- Yapılacak iş
Gazze konulu metnin "Ah, keşke Resulullah’ın" ile başlayıp "harekete geçmiyorlar?" ile biten bölümünü, "şeyhlerimiz" yerine "hocalarımız" koyarak yeniden yazın.

Ah, keşke Resulullah’ın zamanında yaşasaydık da o yüce
Peygamberin safında müşriklerle savaşsaydık diyenler… Peygambere ashap
olsaydık, Bedir’de, Hendek’te, Uhud’ta, Huneyn’de, Hayber’de cihat meydanlarına
çıkıp şehit olsaydık diye hayıflananlar… Resulullah’ı, Ehl-i Beytini, seçkin
ashabını anıp gözyaşı dökenler, onlara mersiyeler düzenler, bastıkları yollara
toprak olma arzusunu haykıranlar… Din için, Allah için, Peygamberin yolu için
canlarımızı feda ederiz iddiasında bulunanlar…
Bundan daha büyük din savaşı mı olur? Alın size din savaşı!
Bedir, Hendek, Uhut işte orada… Gazze’de, Filistin’de…
Bedir ayağımıza geldi! Uhud, Hendek, Hayber, Mute, Huneyn
ayağımıza geldi… Peki neden çıt yok bizde? Gece gündüz Peygamber aşkıyla
bizleri coşturan televizyon kanallarımız, şeyhlerimiz, âlimlerimiz neden
peygamberin aşkı için canlarını feda eden erkekler, kadınlar, çocuklar için
harekete geçmiyorlar?

- Verilen malzeme

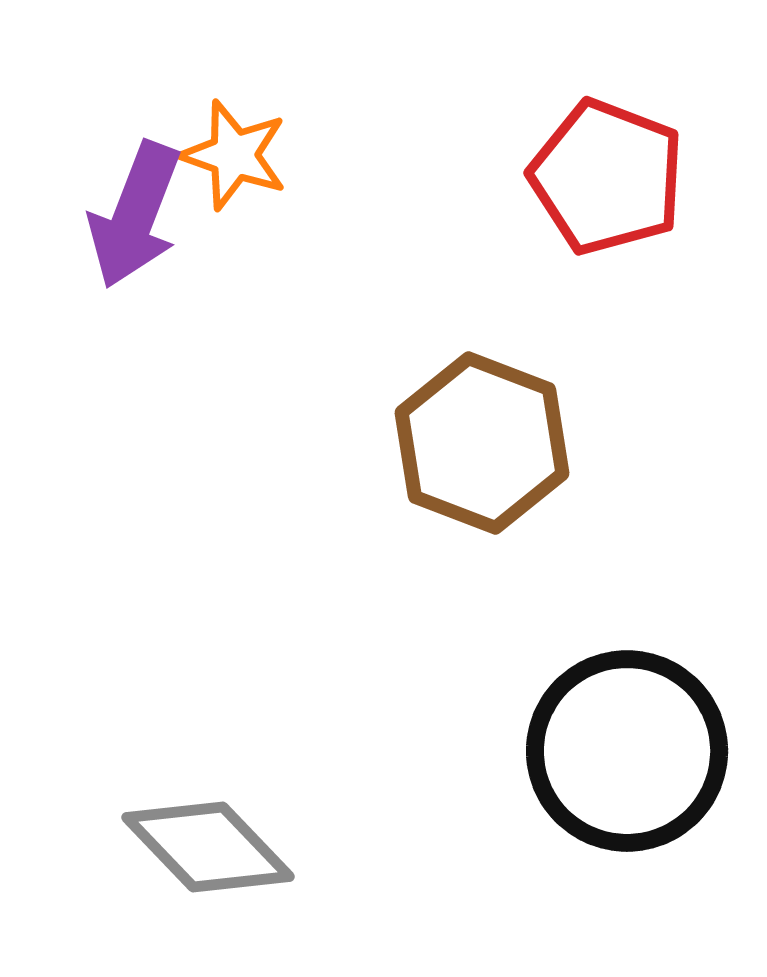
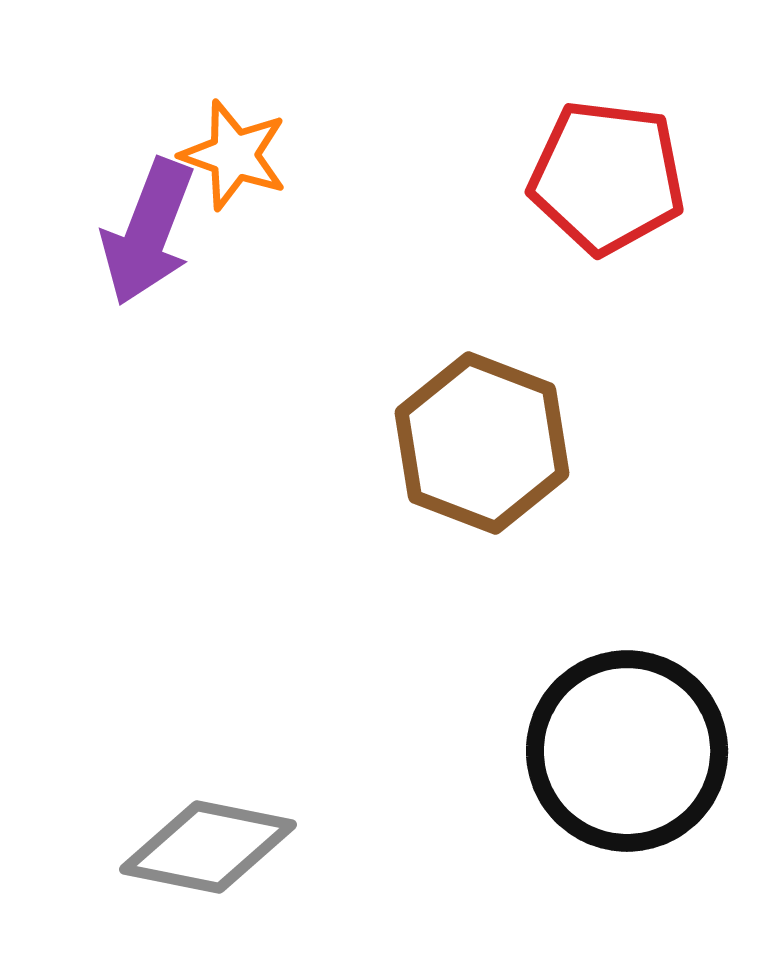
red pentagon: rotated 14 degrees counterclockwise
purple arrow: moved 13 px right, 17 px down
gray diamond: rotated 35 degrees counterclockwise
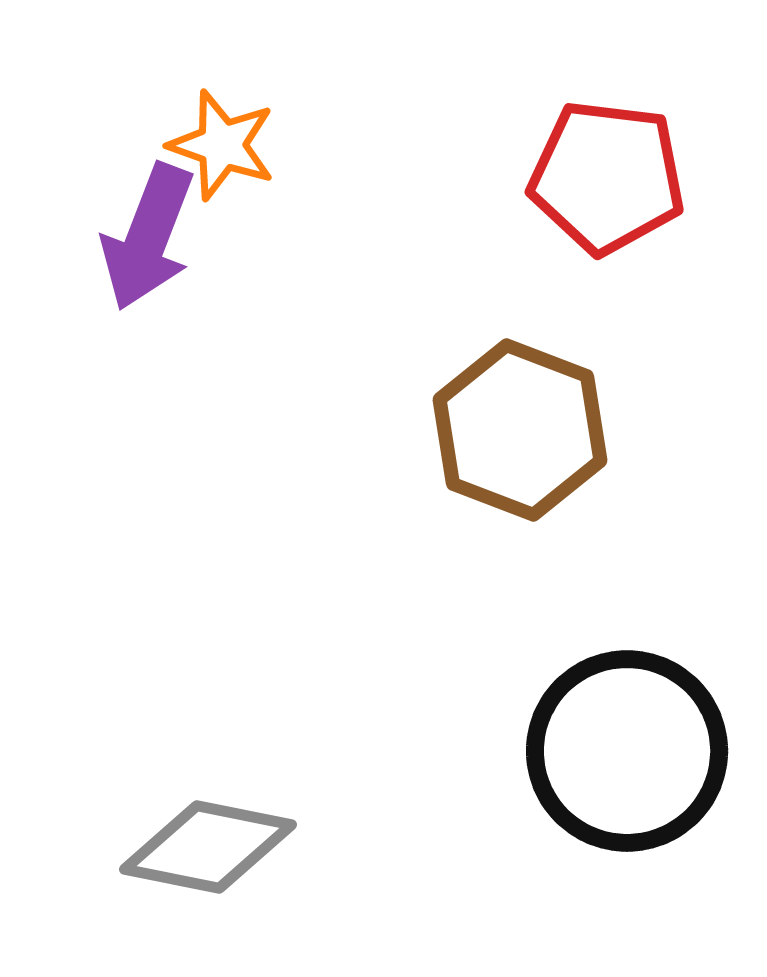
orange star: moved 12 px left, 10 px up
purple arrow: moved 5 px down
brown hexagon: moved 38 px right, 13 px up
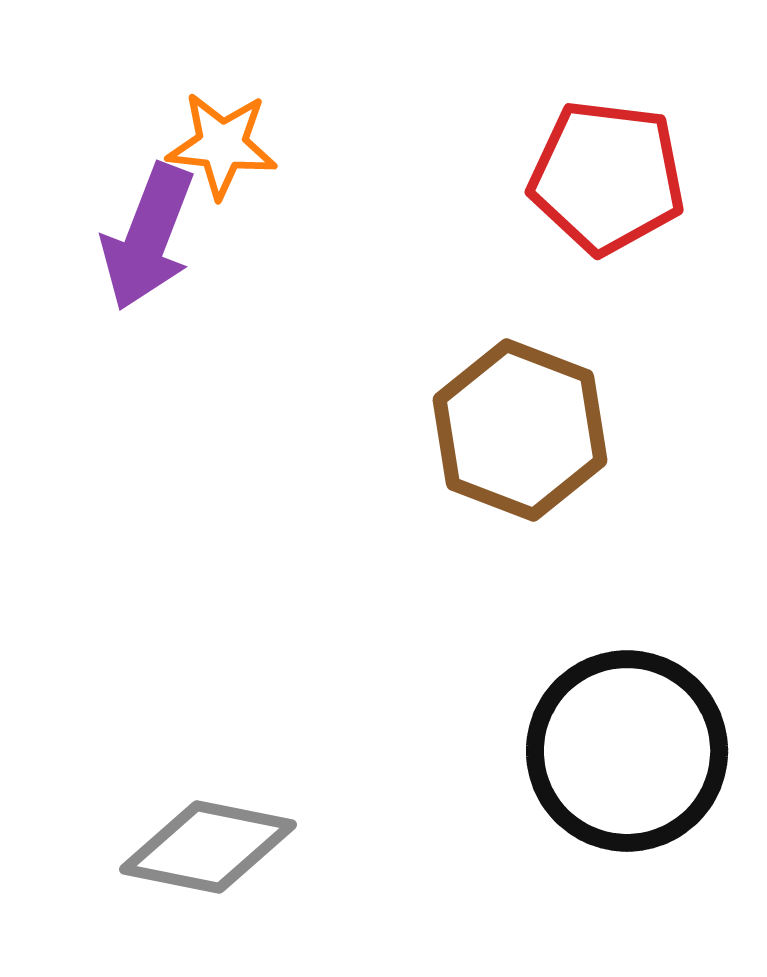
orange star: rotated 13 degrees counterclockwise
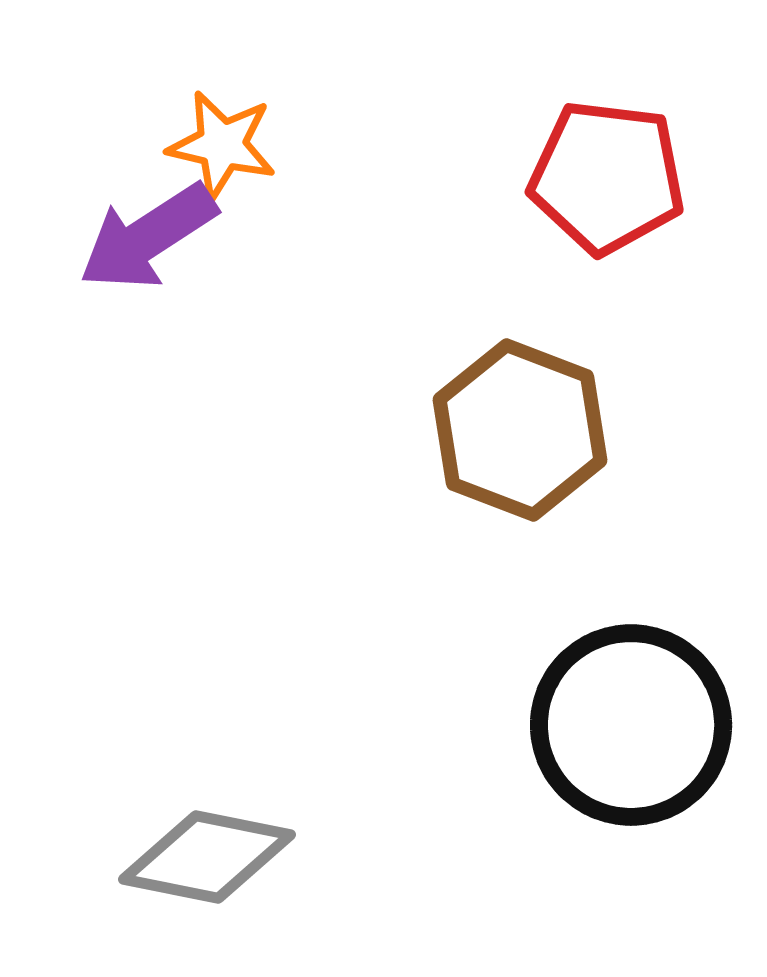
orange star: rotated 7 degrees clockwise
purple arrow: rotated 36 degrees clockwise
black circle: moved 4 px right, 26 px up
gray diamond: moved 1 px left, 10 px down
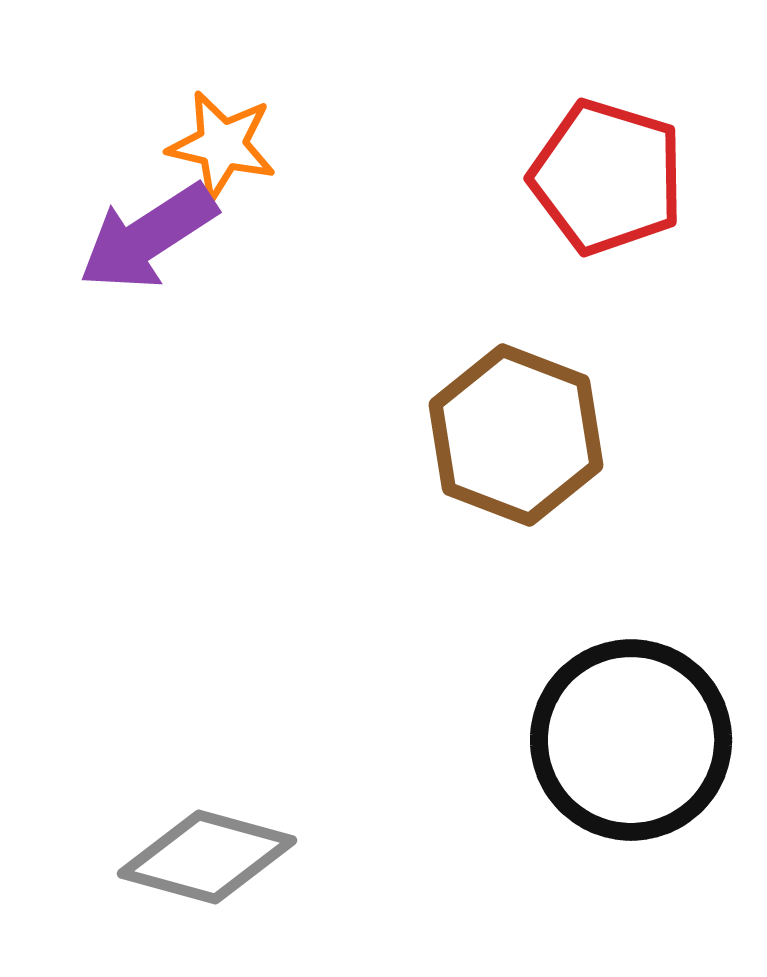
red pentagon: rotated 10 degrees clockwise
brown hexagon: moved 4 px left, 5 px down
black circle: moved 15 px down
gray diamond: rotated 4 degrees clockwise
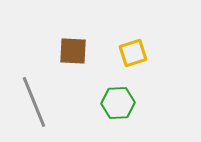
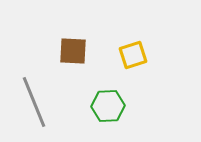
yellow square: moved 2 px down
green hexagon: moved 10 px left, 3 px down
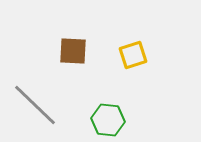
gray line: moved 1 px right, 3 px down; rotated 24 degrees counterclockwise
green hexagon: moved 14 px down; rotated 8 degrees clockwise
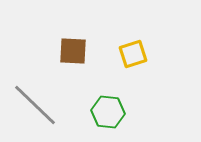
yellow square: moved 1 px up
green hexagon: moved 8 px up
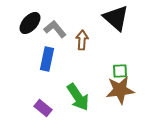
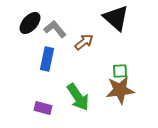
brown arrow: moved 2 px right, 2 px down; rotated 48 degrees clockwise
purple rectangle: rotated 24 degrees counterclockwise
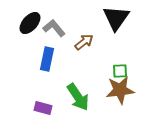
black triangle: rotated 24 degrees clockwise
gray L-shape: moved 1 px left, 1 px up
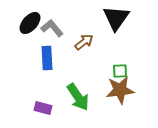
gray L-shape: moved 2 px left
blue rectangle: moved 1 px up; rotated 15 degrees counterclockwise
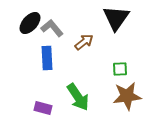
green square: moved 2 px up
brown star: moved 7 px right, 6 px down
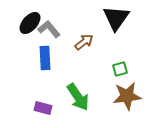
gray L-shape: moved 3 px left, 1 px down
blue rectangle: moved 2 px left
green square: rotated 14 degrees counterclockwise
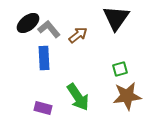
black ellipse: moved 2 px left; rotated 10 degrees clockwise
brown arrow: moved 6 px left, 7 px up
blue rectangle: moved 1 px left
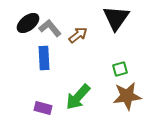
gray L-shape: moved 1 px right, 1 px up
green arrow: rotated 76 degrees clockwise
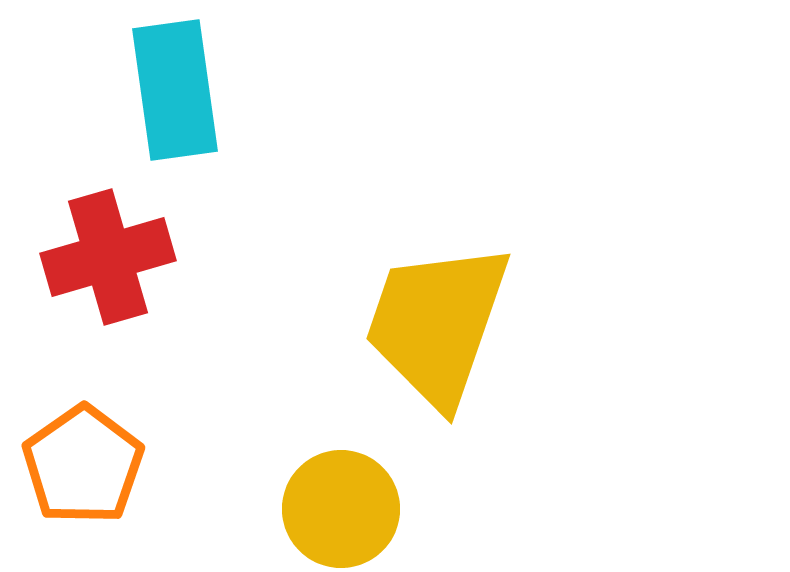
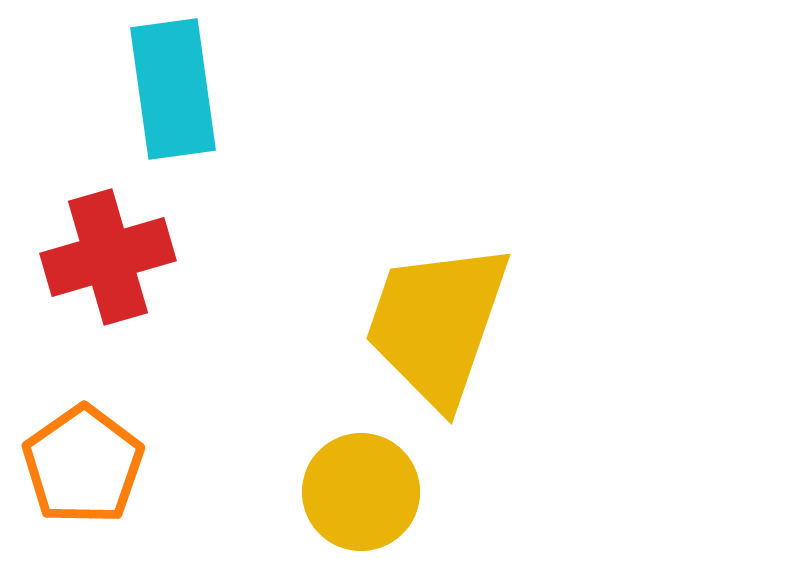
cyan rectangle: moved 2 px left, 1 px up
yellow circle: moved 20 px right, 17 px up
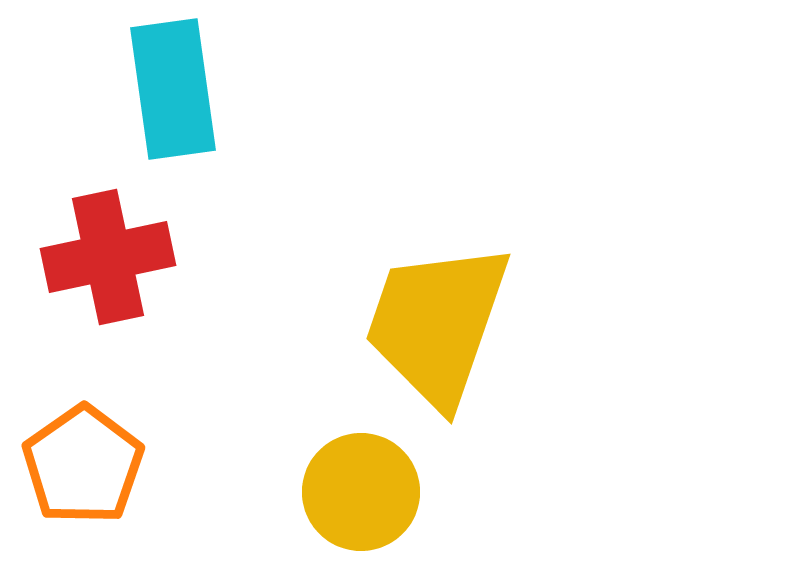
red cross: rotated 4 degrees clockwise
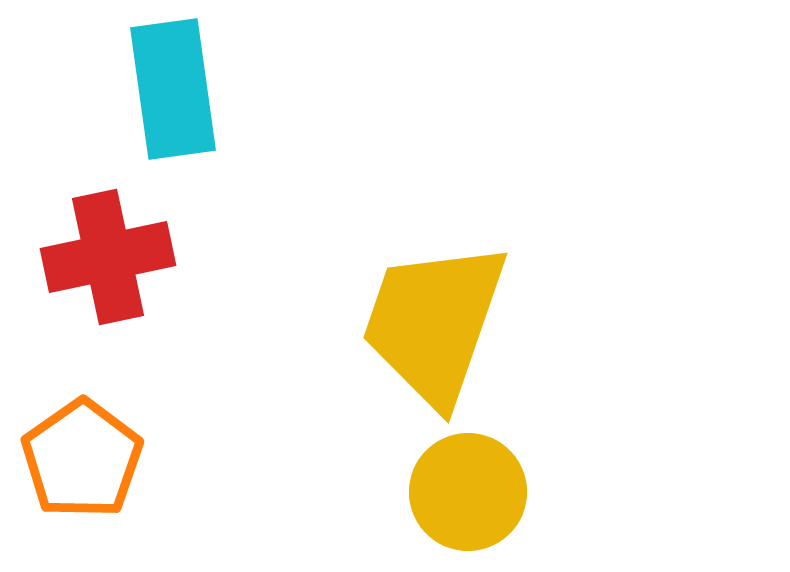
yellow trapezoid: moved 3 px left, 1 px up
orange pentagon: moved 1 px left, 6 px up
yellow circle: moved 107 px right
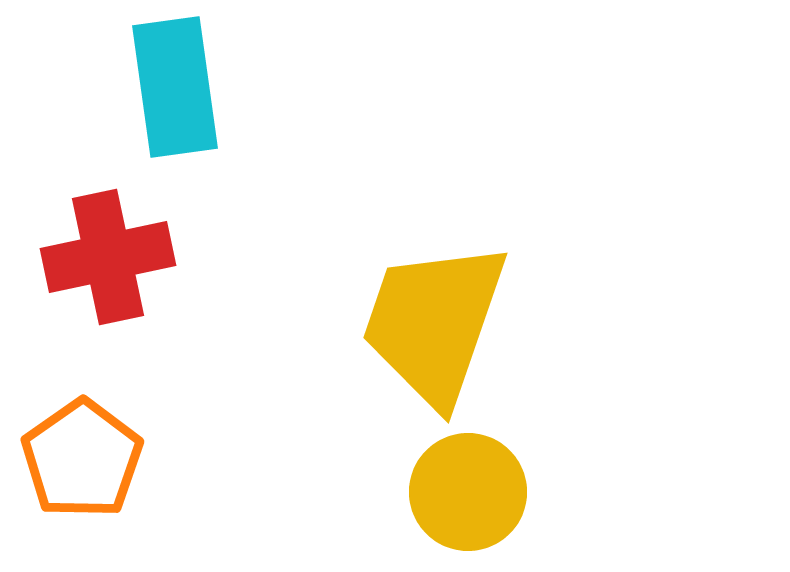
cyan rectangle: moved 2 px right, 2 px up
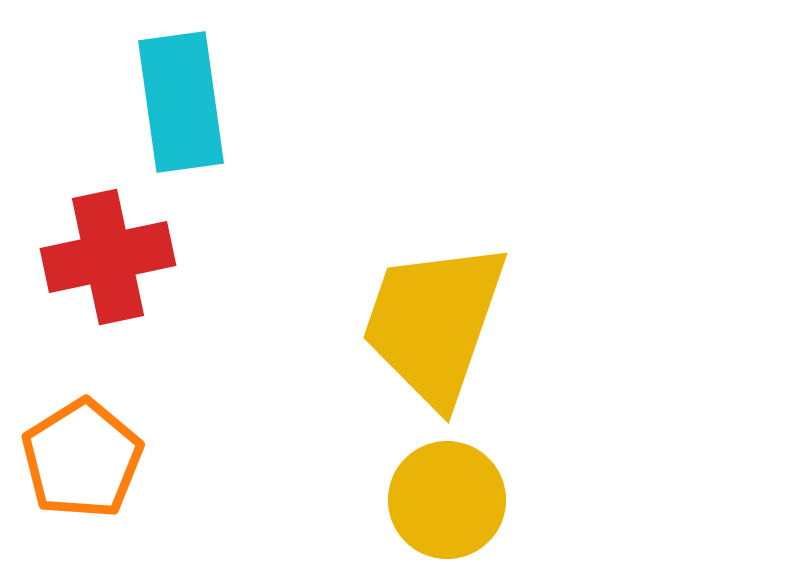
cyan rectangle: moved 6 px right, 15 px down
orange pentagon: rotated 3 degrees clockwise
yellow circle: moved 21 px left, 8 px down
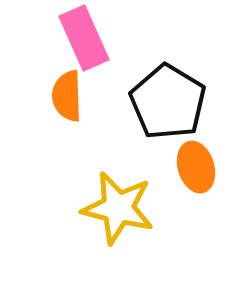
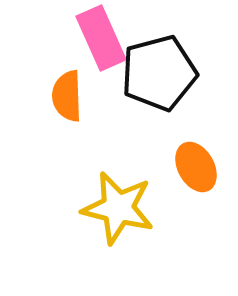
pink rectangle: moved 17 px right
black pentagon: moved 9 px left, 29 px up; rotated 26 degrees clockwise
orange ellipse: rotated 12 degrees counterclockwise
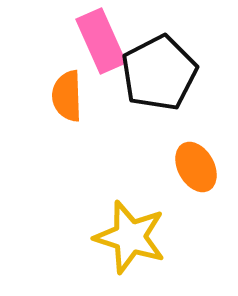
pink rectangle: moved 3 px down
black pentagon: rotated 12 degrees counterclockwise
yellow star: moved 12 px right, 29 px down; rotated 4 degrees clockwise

- Sonuç aşağıda
Ah, keşke Resulullah’ın zamanında yaşasaydık da o yüce
Peygamberin safında müşriklerle savaşsaydık diyenler… Peygambere ashap
olsaydık, Bedir’de, Hendek’te, Uhud’ta, Huneyn’de, Hayber’de cihat meydanlarına
çıkıp şehit olsaydık diye hayıflananlar… Resulullah’ı, Ehl-i Beytini, seçkin
ashabını anıp gözyaşı dökenler, onlara mersiyeler düzenler, bastıkları yollara
toprak olma arzusunu haykıranlar… Din için, Allah için, Peygamberin yolu için
canlarımızı feda ederiz iddiasında bulunanlar…
Bundan daha büyük din savaşı mı olur? Alın size din savaşı!
Bedir, Hendek, Uhut işte orada… Gazze’de, Filistin’de…
Bedir ayağımıza geldi! Uhud, Hendek, Hayber, Mute, Huneyn
ayağımıza geldi… Peki neden çıt yok bizde? Gece gündüz Peygamber aşkıyla
bizleri coşturan televizyon kanallarımız, hocalarımız, âlimlerimiz neden
peygamberin aşkı için canlarını feda eden erkekler, kadınlar, çocuklar için
harekete geçmiyorlar?